WHAT TO DO
A word-for-word transcription of the listing is all that is needed.

GIVEN RECORDS
----------------

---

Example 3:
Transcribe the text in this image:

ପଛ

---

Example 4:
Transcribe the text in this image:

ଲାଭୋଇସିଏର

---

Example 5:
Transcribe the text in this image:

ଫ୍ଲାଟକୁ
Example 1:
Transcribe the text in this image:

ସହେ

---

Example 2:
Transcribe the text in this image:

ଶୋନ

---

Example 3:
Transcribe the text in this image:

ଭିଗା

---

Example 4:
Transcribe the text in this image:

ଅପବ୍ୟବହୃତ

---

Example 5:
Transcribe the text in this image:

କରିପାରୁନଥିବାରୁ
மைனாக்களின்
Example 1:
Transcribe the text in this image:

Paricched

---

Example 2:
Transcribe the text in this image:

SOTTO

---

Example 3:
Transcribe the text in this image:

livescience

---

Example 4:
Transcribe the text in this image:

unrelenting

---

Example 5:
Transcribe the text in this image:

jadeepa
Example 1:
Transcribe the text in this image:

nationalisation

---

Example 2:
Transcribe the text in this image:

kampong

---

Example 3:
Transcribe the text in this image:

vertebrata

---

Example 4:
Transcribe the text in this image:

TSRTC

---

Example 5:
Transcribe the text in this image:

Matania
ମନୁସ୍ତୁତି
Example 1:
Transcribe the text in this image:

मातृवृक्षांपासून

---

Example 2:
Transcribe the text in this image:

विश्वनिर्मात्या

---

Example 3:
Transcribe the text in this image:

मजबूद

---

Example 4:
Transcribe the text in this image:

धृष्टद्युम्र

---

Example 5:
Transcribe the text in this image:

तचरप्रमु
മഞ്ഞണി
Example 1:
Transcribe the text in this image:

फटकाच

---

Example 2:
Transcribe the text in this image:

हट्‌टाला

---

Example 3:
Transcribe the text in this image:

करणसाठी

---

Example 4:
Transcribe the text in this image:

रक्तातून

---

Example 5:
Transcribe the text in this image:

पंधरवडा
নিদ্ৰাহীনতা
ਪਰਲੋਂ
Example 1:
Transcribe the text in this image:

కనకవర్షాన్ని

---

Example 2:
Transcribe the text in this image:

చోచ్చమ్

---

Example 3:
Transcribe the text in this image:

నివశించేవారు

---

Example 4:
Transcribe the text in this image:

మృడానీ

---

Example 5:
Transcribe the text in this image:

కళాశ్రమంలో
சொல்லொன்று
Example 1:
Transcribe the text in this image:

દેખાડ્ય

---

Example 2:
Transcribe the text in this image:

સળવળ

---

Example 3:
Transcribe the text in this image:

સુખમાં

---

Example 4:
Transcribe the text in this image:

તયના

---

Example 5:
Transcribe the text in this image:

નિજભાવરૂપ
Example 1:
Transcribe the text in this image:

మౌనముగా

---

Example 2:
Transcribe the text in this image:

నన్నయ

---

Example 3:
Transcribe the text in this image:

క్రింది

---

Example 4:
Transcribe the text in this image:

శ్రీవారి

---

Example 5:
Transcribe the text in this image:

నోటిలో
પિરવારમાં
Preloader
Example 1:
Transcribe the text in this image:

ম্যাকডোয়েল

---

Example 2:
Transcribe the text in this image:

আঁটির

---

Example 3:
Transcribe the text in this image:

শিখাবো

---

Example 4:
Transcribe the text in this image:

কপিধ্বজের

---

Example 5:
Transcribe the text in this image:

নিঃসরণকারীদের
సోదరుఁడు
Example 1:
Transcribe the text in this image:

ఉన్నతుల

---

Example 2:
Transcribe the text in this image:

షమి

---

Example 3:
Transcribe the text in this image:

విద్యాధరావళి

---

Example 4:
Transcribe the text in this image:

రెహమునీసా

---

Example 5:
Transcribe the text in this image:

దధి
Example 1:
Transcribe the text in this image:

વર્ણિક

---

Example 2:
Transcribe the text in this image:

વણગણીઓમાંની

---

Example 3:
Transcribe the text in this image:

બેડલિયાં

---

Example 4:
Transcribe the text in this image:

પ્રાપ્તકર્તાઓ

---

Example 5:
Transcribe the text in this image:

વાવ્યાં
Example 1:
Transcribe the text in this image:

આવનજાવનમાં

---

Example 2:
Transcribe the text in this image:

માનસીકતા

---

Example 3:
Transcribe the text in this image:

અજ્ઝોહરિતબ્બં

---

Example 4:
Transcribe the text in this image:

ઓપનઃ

----------------

ANSWER TO THIS PROBLEM
---

Example 3:
Transcribe the text in this image:

ପଛ

---

Example 4:
Transcribe the text in this image:

ଲାଭୋଇସିଏର

---

Example 5:
Transcribe the text in this image:

ଫ୍ଲାଟକୁ
Example 1:
Transcribe the text in this image:

ସହେ

---

Example 2:
Transcribe the text in this image:

ଶୋନ

---

Example 3:
Transcribe the text in this image:

ଭିଗା

---

Example 4:
Transcribe the text in this image:

ଅପବ୍ୟବହୃତ

---

Example 5:
Transcribe the text in this image:

କରିପାରୁନଥିବାରୁ
மைனாக்களின்
Example 1:
Transcribe the text in this image:

Paricched

---

Example 2:
Transcribe the text in this image:

SOTTO

---

Example 3:
Transcribe the text in this image:

livescience

---

Example 4:
Transcribe the text in this image:

unrelenting

---

Example 5:
Transcribe the text in this image:

jadeepa
Example 1:
Transcribe the text in this image:

nationalisation

---

Example 2:
Transcribe the text in this image:

kampong

---

Example 3:
Transcribe the text in this image:

vertebrata

---

Example 4:
Transcribe the text in this image:

TSRTC

---

Example 5:
Transcribe the text in this image:

Matania
ମନୁସ୍ତୁତି
Example 1:
Transcribe the text in this image:

मातृवृक्षांपासून

---

Example 2:
Transcribe the text in this image:

विश्वनिर्मात्या

---

Example 3:
Transcribe the text in this image:

मजबूद

---

Example 4:
Transcribe the text in this image:

धृष्टद्युम्र

---

Example 5:
Transcribe the text in this image:

तचरप्रमु
മഞ്ഞണി
Example 1:
Transcribe the text in this image:

फटकाच

---

Example 2:
Transcribe the text in this image:

हट्‌टाला

---

Example 3:
Transcribe the text in this image:

करणसाठी

---

Example 4:
Transcribe the text in this image:

रक्तातून

---

Example 5:
Transcribe the text in this image:

पंधरवडा
নিদ্ৰাহীনতা
ਪਰਲੋਂ
Example 1:
Transcribe the text in this image:

కనకవర్షాన్ని

---

Example 2:
Transcribe the text in this image:

చోచ్చమ్

---

Example 3:
Transcribe the text in this image:

నివశించేవారు

---

Example 4:
Transcribe the text in this image:

మృడానీ

---

Example 5:
Transcribe the text in this image:

కళాశ్రమంలో
சொல்லொன்று
Example 1:
Transcribe the text in this image:

દેખાડ્ય

---

Example 2:
Transcribe the text in this image:

સળવળ

---

Example 3:
Transcribe the text in this image:

સુખમાં

---

Example 4:
Transcribe the text in this image:

તયના

---

Example 5:
Transcribe the text in this image:

નિજભાવરૂપ
Example 1:
Transcribe the text in this image:

మౌనముగా

---

Example 2:
Transcribe the text in this image:

నన్నయ

---

Example 3:
Transcribe the text in this image:

క్రింది

---

Example 4:
Transcribe the text in this image:

శ్రీవారి

---

Example 5:
Transcribe the text in this image:

నోటిలో
પિરવારમાં
Preloader
Example 1:
Transcribe the text in this image:

ম্যাকডোয়েল

---

Example 2:
Transcribe the text in this image:

আঁটির

---

Example 3:
Transcribe the text in this image:

শিখাবো

---

Example 4:
Transcribe the text in this image:

কপিধ্বজের

---

Example 5:
Transcribe the text in this image:

নিঃসরণকারীদের
సోదరుఁడు
Example 1:
Transcribe the text in this image:

ఉన్నతుల

---

Example 2:
Transcribe the text in this image:

షమి

---

Example 3:
Transcribe the text in this image:

విద్యాధరావళి

---

Example 4:
Transcribe the text in this image:

రెహమునీసా

---

Example 5:
Transcribe the text in this image:

దధి
Example 1:
Transcribe the text in this image:

વર્ણિક

---

Example 2:
Transcribe the text in this image:

વણગણીઓમાંની

---

Example 3:
Transcribe the text in this image:

બેડલિયાં

---

Example 4:
Transcribe the text in this image:

પ્રાપ્તકર્તાઓ

---

Example 5:
Transcribe the text in this image:

વાવ્યાં
Example 1:
Transcribe the text in this image:

આવનજાવનમાં

---

Example 2:
Transcribe the text in this image:

માનસીકતા

---

Example 3:
Transcribe the text in this image:

અજ્ઝોહરિતબ્બં

---

Example 4:
Transcribe the text in this image:

ઓપનઃ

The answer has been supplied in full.